■ **Text segment**:
================
Bring back the Shasta ground sloth
Bringing extinct animals back to life is big news this week. Not because there’ve been any particular recent breakthroughs, but because the upcoming issue of National Geographic features the topic as a cover story, and is hosting a related TEDx meeting this Friday in Washington D.C. that’s also sponsored by Stewart Brand’s Long Now Foundation. There’s a Twitter hashtag for the meetup, National Geographic has set up a portal page for the topic (credit Brian Switek for that labor), and the event is driving a lot of traffic to the Long Now site — which is worth checking out, especially its FAQ and its list of criteria for choosing extinct animals to bring back.
But I see no mention of bringing back the extinct animal we actually really need.
Here’s a teaser for the conference via NatGeo:
Bringing back extinct species is a controversial topic, and for a number of good reasons. Once a species goes extinct the relationships individuals of that species had with other species also go extinct, and the ecosystems in which the vanished species once lived change. Sometimes that change is radical. Long Now points out the extinction of the Mammoth Steppe environment that went along with the extinction of the mammoth, as boreal forests grew up without elephants to trample them.
Sometimes the change might be barely noticeable. If a particular species of bee and a particular species of annual plant have an exclusive pollination relationship, one of them going extinct might cause the other species to die out as well, but with little overall effect on the ecosystem that surrounds them, with local animals having one less flavor of bug or plant to eat but otherwise carrying on unaffected. Regardless, the ecosystems an extinct species might have lived in generally don’t sit around being stable once one of their components is gone. They move in a new direction and become, to extents major or minor, new ecosystems. No one’s really talking about reviving vanished species so that we can keep them in zoos or research labs forever: eventually, we’ll be considering whether to release them. But where do we release them? North America has had 8-12,000 years to adapt to the loss of its megafauna: reintroducing the woolly mammoth into its former geographic haunts could be seen as releasing a potentially destructive invasive species into a habitat that has long since moved on. Far from helping heal ancient damage, such a reintroduction might well cause even more new damage.
================
■ **Parts of the exercise**:
**A.** In the article on bringing back extinct animals, what environment does Long Now say disappeared along with the mammoth?
**B.** Pick up the article on bringing back extinct animals after its last sentence and write the next part.
================
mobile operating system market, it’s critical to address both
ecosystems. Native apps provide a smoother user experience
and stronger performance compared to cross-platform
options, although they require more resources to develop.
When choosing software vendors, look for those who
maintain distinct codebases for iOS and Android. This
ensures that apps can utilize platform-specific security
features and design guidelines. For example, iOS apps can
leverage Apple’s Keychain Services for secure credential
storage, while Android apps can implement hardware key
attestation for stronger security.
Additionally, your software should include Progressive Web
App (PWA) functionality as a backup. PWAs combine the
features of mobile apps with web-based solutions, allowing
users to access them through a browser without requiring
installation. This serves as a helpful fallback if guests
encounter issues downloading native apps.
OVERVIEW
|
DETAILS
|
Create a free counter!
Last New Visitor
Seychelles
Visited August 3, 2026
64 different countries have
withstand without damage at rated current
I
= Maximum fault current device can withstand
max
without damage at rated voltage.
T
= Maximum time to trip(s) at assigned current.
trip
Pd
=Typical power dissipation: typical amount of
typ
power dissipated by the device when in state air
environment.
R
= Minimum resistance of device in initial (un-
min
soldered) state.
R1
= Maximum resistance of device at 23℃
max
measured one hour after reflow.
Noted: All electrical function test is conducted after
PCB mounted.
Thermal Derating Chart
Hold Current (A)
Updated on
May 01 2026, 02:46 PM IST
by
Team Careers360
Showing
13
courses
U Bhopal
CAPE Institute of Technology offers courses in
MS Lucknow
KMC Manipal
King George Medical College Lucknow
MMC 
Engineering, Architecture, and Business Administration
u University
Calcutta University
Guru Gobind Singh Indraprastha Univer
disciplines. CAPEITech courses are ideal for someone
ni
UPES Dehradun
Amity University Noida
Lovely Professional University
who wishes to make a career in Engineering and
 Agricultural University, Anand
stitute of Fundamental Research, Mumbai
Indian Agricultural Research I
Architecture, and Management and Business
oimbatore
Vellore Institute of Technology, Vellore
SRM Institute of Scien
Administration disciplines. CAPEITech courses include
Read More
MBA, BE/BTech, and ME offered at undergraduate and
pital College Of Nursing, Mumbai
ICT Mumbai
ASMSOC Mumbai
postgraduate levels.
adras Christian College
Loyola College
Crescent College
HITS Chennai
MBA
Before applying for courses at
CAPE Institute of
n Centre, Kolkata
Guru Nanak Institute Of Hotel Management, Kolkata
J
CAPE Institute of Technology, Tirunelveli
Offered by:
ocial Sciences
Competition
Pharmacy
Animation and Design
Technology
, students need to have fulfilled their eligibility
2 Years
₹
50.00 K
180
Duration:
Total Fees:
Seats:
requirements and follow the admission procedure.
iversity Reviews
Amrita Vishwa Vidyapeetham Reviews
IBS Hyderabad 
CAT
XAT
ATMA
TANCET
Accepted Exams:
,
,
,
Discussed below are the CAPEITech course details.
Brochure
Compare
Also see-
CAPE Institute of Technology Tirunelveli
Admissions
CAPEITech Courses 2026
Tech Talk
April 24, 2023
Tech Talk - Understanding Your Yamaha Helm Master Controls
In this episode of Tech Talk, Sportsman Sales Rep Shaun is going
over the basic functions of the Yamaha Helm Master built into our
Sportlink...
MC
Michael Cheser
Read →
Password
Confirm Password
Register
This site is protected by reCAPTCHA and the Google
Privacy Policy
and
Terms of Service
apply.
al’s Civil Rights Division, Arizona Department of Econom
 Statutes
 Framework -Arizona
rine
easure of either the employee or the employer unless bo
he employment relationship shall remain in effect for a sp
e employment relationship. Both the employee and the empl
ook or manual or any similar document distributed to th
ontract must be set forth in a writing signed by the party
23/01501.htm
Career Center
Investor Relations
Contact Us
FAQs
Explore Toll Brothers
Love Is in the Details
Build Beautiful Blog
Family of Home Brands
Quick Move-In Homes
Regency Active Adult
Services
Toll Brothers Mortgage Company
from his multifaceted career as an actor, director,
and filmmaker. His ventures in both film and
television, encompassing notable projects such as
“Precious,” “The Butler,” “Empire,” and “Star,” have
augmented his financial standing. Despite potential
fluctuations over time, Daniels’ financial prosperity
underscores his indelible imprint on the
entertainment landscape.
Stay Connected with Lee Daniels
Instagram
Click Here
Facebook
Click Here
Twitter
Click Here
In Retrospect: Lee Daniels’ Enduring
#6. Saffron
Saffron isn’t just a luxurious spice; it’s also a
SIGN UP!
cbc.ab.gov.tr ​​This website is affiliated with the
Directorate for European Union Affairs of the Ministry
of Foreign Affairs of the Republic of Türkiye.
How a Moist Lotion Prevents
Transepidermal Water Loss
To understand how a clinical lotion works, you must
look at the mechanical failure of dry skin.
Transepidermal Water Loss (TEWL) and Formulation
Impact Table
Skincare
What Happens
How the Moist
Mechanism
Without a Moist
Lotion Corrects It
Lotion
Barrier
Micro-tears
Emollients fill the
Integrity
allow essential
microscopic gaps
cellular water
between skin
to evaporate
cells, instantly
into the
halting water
================
■ **Task answers**:
**A.** The Mammoth Steppe environment

**B.**
Another complicating factor is that organisms, as my co-blogger here has pointed out on several occasions, are more than their genome. This is especially true of some animals. The larger a brain an animal has, the more likely it is to have something like culture. This became important when the California condor went extinct in the wild. Pre-breeding-program California condors taught their young how to behave in the wild — how to approach food, how to avoid danger, things like that. Condor culture was passed down from generation to generation. When condor biologists captured the last wild condors in the mid-1980s to enlist them into the so-far successful captive breeding and reintroduction program, they had to play close attention to that condor culture. They’ve done probably as good a job of maintaining that culture as they can, feeding chicks with condor puppets and such, but there are inevitable changes to that culture as a result of human interference.
If the extinct Teratornis merriami had a culture anything like the condor’s, are we really reviving the teratorn when we clone it from some old DNA and hatch it under, say, a condor host mother? Or are we really making a zombie Teratornis that possesses the physiognomy of its extinct kin but is otherwise as blank a slate as its genome allows?